[begin Quoted text]
Saturday, February 26, 2011

I can see Russian-occupied territory from my backyard

It's been a while since my last update, largely due to periodic but short bursts of internet access.

Kate and I traveled to Kutaisi, Georgia's second city (as seen in McDonald's related photos below) for a weekend, then made a visit to Tbilisi the next weekend. The Kutaisi trip was largely hampered by a lot of rain, though I plan on returning. Its development made me realize how Zugdidi is really a frontier town, located on between the Black Sea, the northern Caucasus, and occupied Abkhazia. It's the last stop on the road. Not a judgment, just an observation.
Tbilisi was another story. After arriving late Friday night, we found cheap accommodation with a lovely woman who spoke no English, but with whom we were able to speak in broken German and more broken Georgian. (Note: I have relied on German here far more often than I did during the few weeks I've spent in Germany. My year of studying Russian has proven very helpful as well.) We met up with some other friends in Tbilisi, viewing a concert by Raughley and some of his students. (Raughley and I worked together in college, and it's his blog that inspired me to do this program.)
On Sunday, we visited Vake Park, a beautiful park in northern Tbilisi that hosts the Iranian Embassy and (allegedly) masks the mass graves of the victims of Stalin's purges. It also has a large Soviet-era World War II memorial, commemorating the contributions of Georgians toward the USSR's victory in the war. It gives the dates of the USSR's involvement as 1941-1945, omitting what the Soviets were up to during the first twenty months of the war.
The monument provided some beautiful vistas of Tbilisi and the surrounding Caucasus Mountains, which seem to go on forever. There's a very definite line where the city ends and the wilderness of the mountains begins. Hopefully Kate will post pictures of it.

We intended to visit Gori, Stalin's hometown, as well, but that will wait for our next journey.

Teaching is going well. I recently saw a news clip that seemed to show Georgian Education Ministry folks buying new textbooks from the Oxford Press, presumably in an effort to standardize the English curriculum throughout the country. Hopefully, this also means the Ministry will be buying henceforth the books for students, rather than having the students buy their own books.

Aside from the books, sometimes classes are hampered by teaching materials (posters, charts, pictures) that date to Soviet days, when English speakers were rare visitors to Georgia. One such Soviet poster details parts of the body, including "A thooth" (arrow pointing to teeth), "a hear" (arrow pointing to a guy's hair), and "a foot" (arrow pointing to a guy's thigh). Another pairs the letters of the alphabet with labeled picture examples: for H there's a picture of a "Horce", for S there's a picture of some sort of snail/centipede creature labeled "Sink", and for B a picture of a grizzly is accompanied by the label "Beer". N is correctly paired with a picture of a Nilgai, though I'd never heard that word before coming here. (I originally thought it said "Naz'gul".)
"M is for Mordor, N is for Nazgul" is widely considered Tolkien's worst book.

A good number of the problematic books list the British Council as an adviser, including one in which a fictional Georgian teenager visiting Chicago writes that "it's April," and "baseball season is starting", so everyone is walking around wearing "Chicago Bulls jerseys." My theory on this is that some Briton had heard of the Chicago Bulls and heard of baseball, then Googled the two terms and believed they had a match when they found a picture of Michael Jordan during his year in the minor leagues.
[end Quoted text]
▶ _Exercise task_:
Answer these questions using the blog post:
1. What hampered the trip to Kutaisi?
2. What years does the World War II memorial in Vake Park give for the USSR's involvement?
3. On the Soviet alphabet poster, what label goes with the picture of a grizzly?
Rely only on the blog post for these answers.
[begin Stored rows]
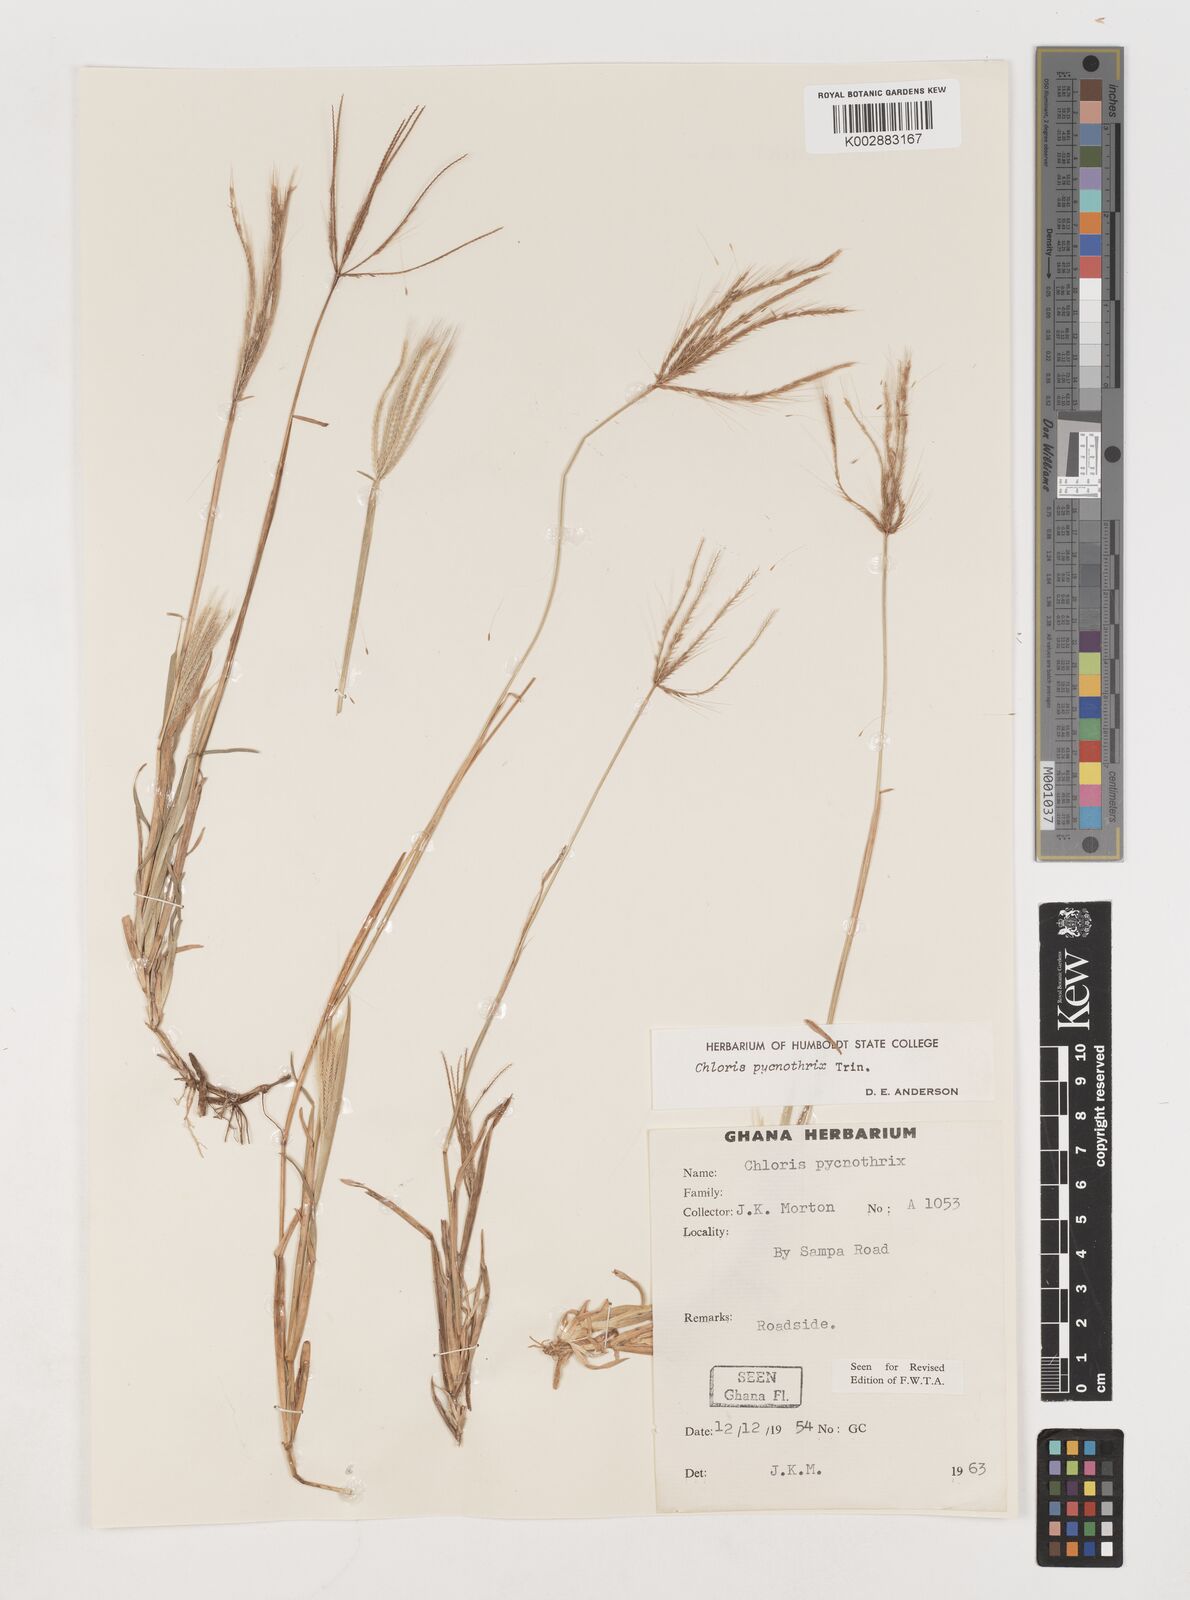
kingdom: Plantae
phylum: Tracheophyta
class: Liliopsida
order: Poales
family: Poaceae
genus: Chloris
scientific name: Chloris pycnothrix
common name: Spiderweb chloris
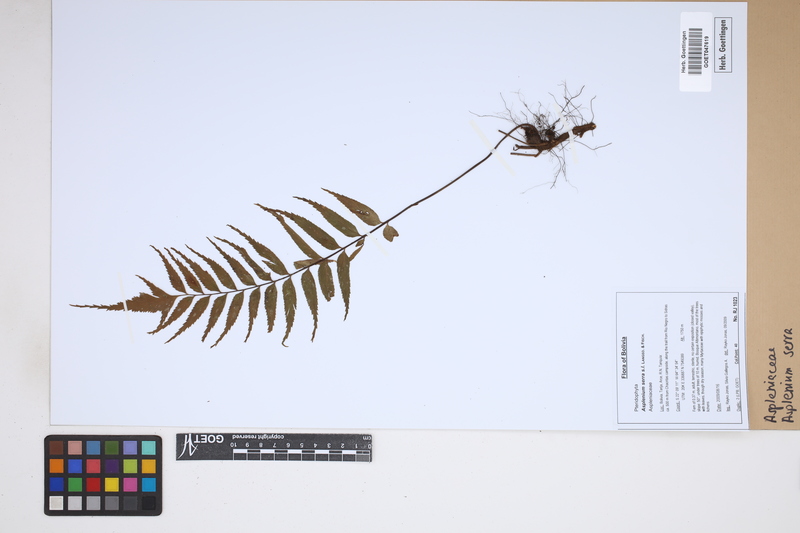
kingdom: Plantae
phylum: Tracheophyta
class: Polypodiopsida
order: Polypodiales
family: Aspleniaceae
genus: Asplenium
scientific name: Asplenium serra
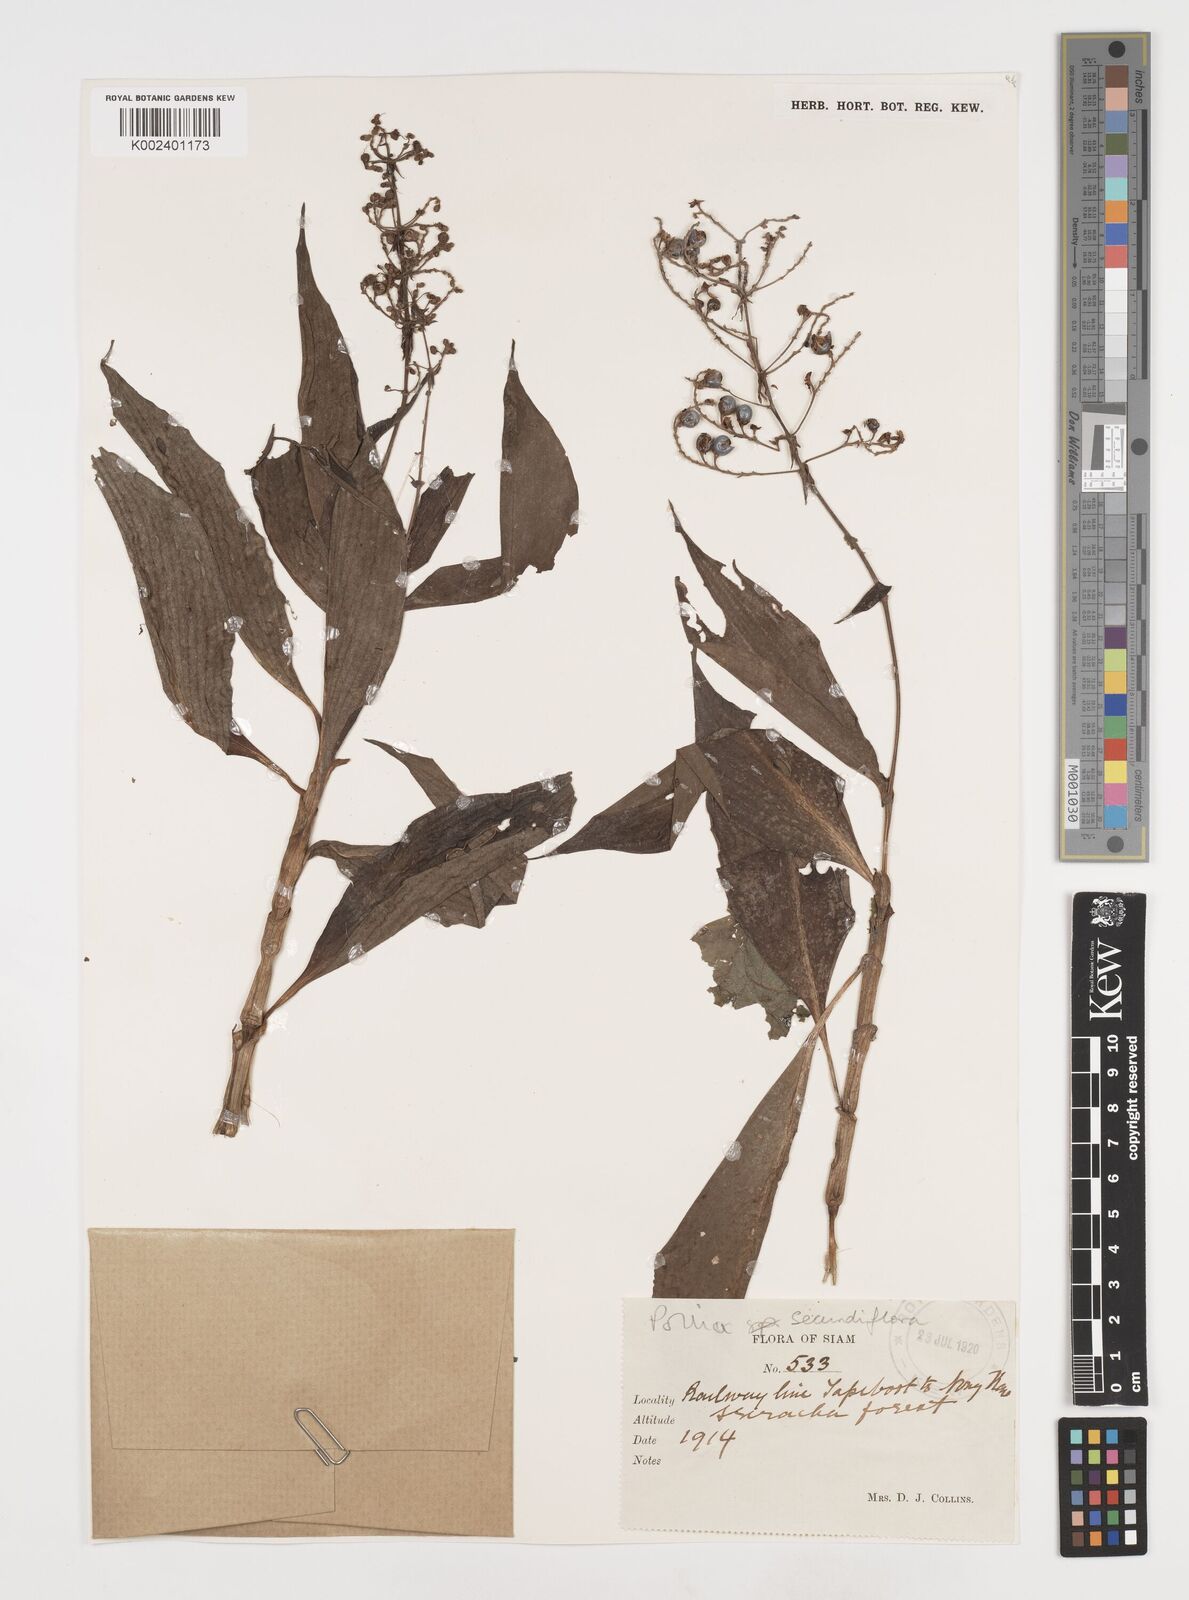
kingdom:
[end Stored rows]
[begin Stored rows]
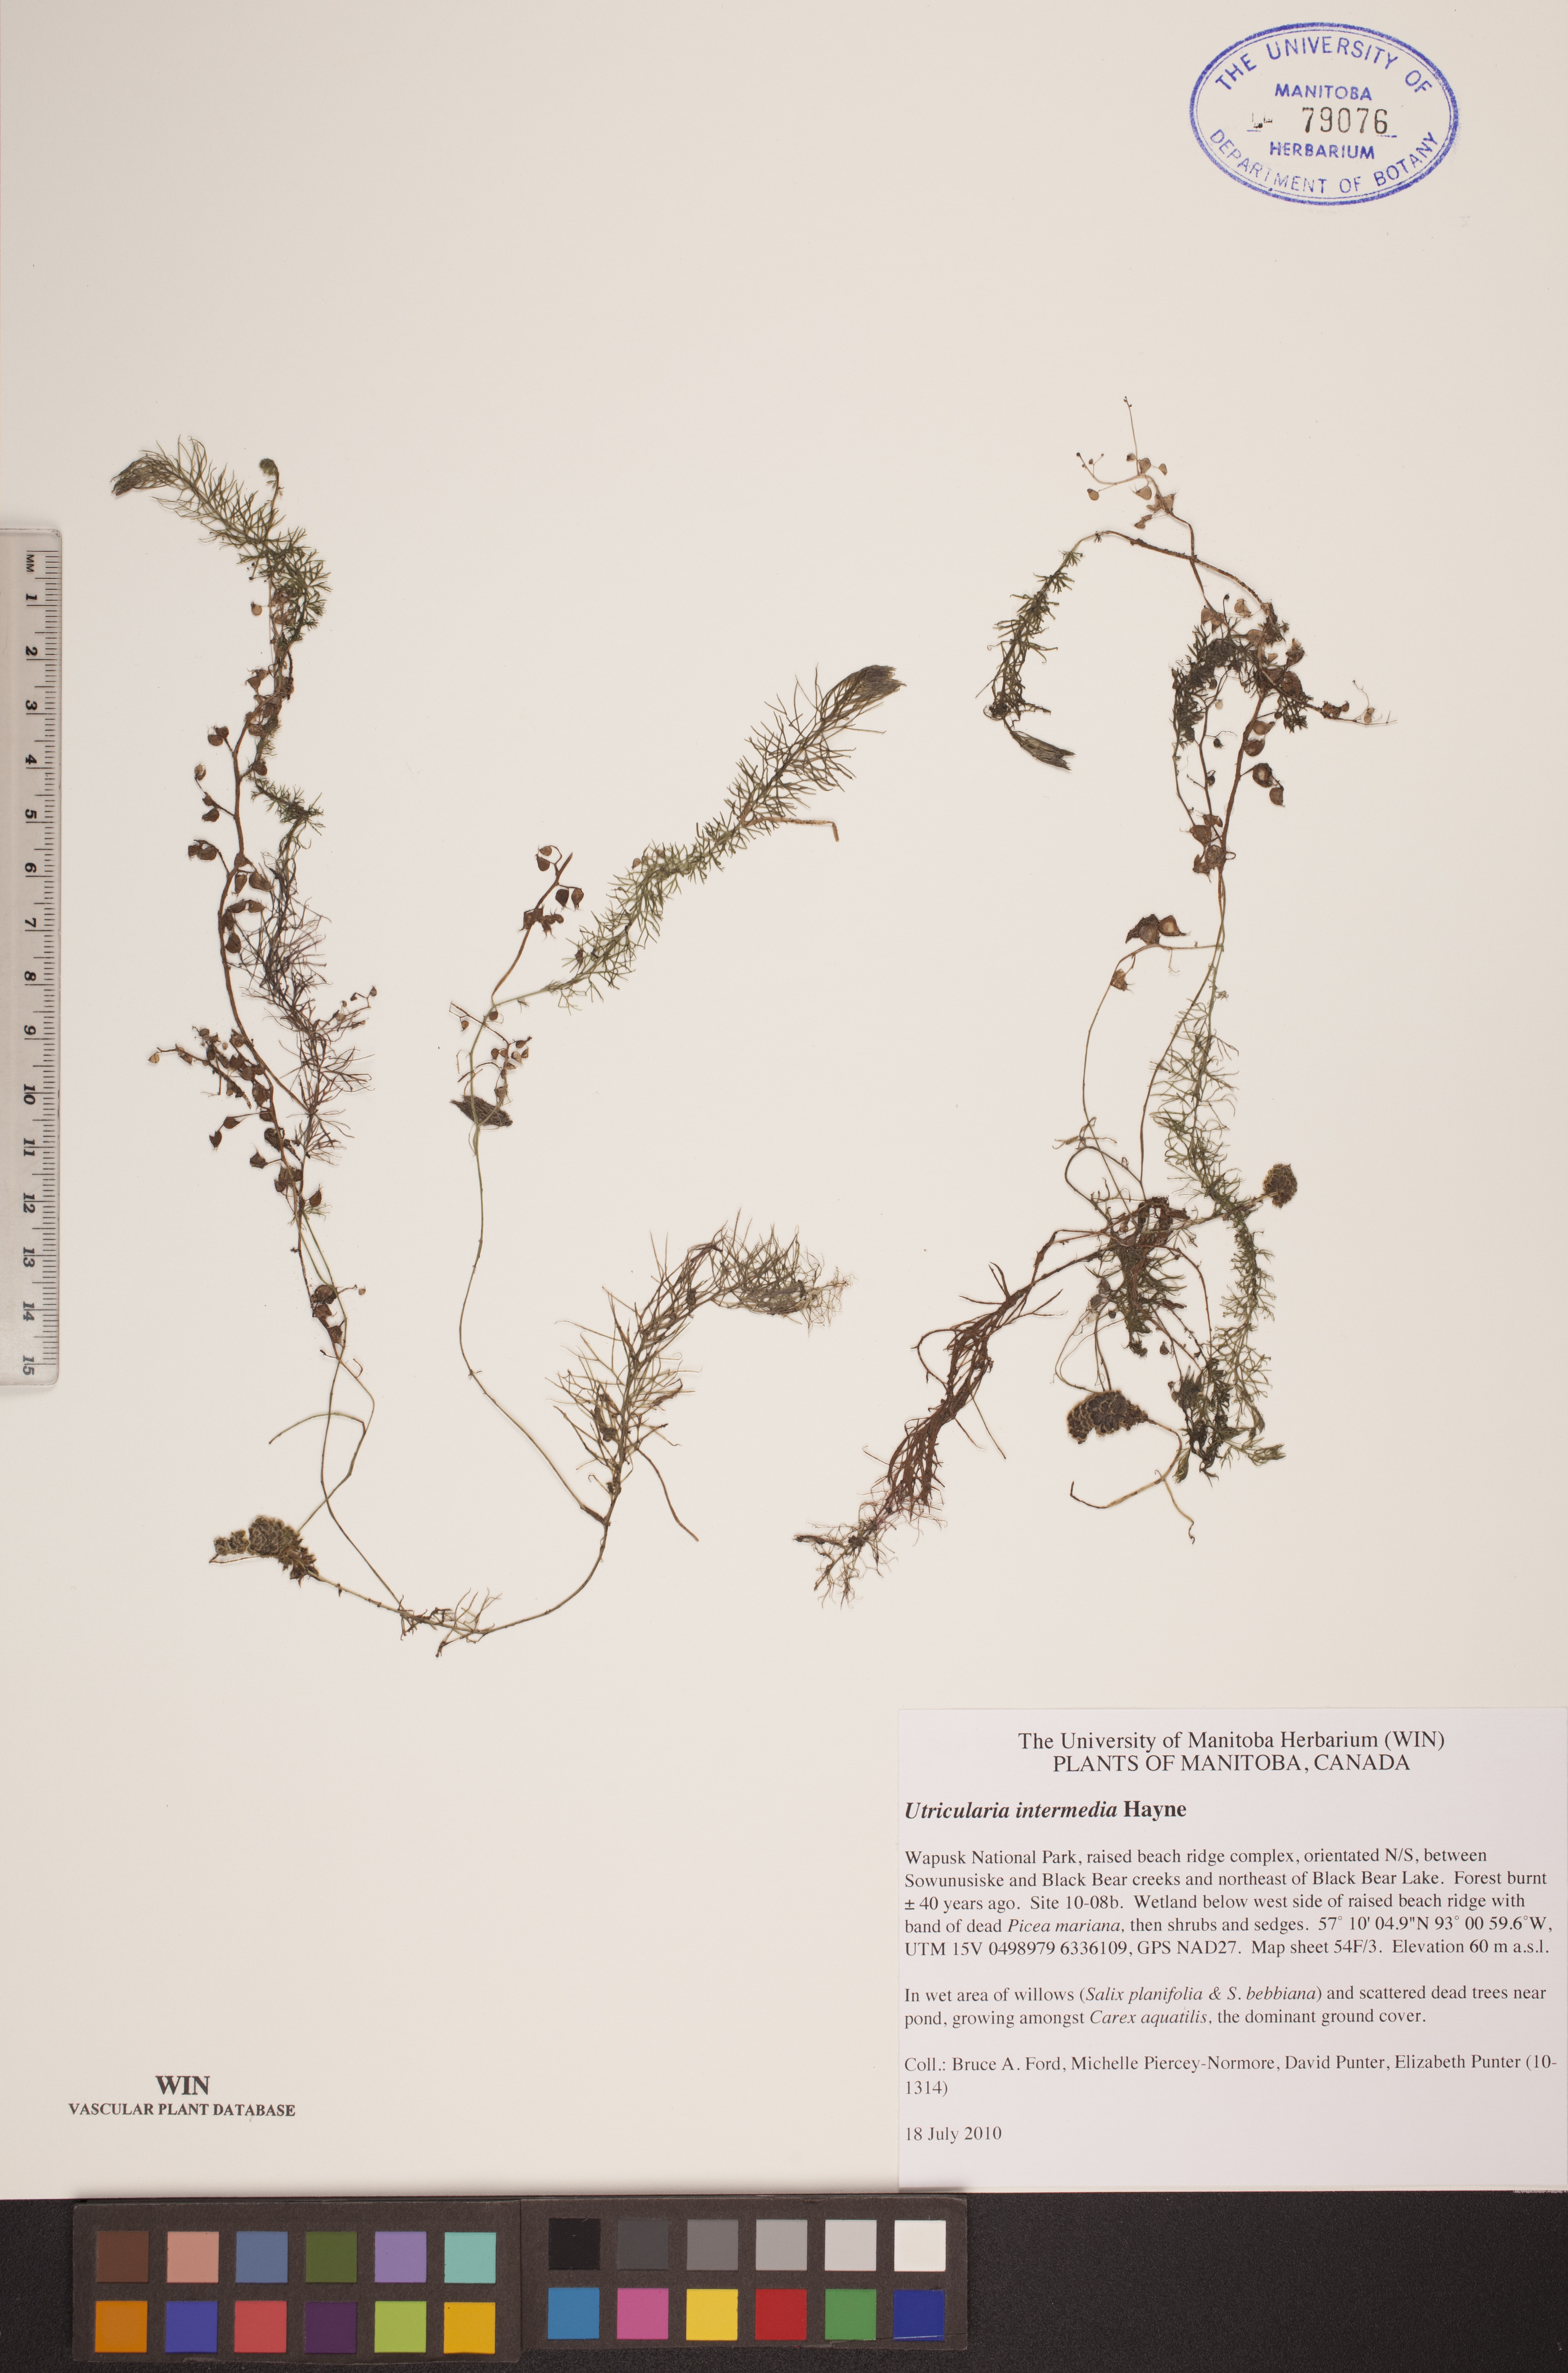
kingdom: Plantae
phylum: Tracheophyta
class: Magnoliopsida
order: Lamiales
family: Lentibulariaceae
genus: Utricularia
[end Stored rows]
[begin Stored rows]
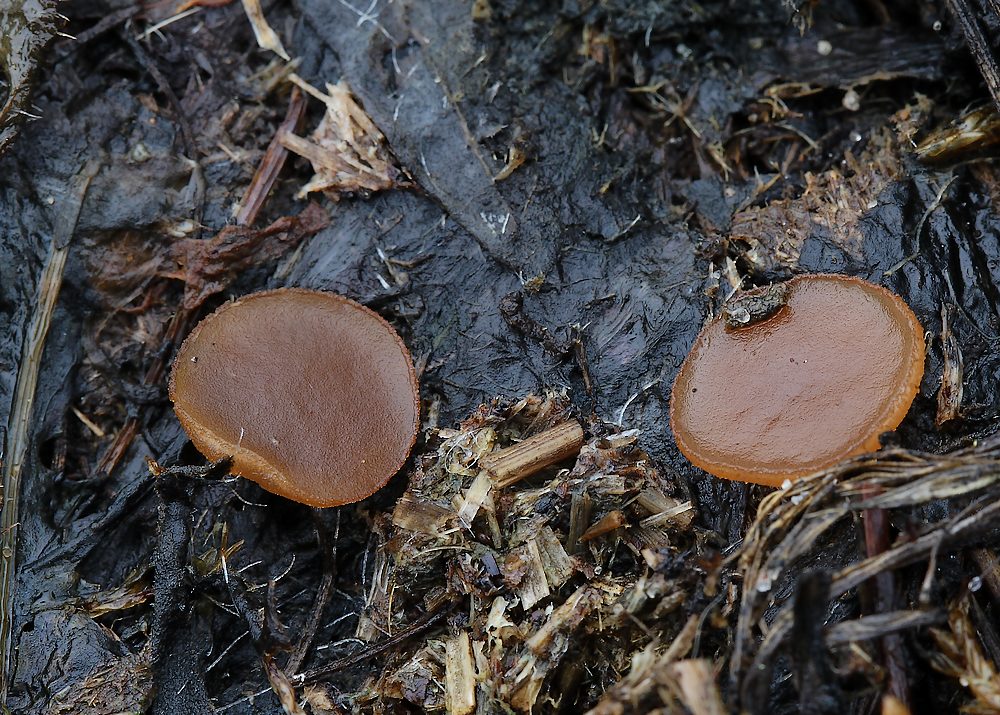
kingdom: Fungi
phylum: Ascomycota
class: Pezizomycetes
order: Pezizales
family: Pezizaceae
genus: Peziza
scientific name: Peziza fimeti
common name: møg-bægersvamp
[end Stored rows]
▶ _Full response_:
1. A lot of rain.
2. 1941-1945.
3. "Beer".